### Stored data entries
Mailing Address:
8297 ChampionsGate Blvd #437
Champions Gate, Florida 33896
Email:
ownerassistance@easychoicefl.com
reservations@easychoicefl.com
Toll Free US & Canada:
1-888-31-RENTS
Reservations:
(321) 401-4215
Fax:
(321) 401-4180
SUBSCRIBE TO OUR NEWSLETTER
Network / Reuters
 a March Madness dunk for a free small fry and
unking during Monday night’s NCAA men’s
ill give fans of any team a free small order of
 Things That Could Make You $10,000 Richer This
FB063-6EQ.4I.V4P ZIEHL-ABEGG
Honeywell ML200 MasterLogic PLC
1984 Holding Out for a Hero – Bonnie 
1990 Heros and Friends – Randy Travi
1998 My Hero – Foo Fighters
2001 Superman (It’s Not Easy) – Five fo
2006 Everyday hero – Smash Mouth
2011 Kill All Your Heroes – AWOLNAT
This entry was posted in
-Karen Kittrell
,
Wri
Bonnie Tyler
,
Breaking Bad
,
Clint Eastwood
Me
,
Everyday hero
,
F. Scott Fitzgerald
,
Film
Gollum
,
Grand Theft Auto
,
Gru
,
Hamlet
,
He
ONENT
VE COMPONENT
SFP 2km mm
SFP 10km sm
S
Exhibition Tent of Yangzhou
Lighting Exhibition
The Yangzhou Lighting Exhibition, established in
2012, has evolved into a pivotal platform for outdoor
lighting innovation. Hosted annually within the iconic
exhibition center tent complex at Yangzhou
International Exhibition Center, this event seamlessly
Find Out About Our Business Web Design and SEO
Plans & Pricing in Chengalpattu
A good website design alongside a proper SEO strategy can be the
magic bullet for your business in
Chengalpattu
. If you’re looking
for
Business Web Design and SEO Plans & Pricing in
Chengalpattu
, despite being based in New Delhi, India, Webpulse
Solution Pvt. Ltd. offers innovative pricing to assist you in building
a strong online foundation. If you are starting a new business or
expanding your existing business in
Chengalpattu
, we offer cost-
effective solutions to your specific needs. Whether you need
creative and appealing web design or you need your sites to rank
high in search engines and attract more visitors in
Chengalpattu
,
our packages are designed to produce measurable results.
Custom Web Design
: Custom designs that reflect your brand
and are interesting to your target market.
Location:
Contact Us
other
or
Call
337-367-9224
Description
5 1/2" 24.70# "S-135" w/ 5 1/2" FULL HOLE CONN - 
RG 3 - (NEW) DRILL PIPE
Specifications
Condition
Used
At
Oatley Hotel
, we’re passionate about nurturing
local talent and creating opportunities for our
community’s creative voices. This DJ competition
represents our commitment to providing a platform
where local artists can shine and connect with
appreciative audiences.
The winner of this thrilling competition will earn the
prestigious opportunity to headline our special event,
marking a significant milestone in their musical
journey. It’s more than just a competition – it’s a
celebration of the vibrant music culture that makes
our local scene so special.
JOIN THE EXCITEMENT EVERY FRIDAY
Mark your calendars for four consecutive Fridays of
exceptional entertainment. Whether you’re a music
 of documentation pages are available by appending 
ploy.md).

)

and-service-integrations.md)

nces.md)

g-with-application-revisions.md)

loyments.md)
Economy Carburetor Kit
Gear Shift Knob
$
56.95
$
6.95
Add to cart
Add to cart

### Task brief
Copy the lines above exactly, beginning at the line that has "2012, has evolved" and stopping after the line that has "Plans & Pricing in Chengalpattu", and omit the rest.

### Worked solution
2012, has evolved into a pivotal platform for outdoor
lighting innovation. Hosted annually within the iconic
exhibition center tent complex at Yangzhou
International Exhibition Center, this event seamlessly
Find Out About Our Business Web Design and SEO
Plans & Pricing in Chengalpattu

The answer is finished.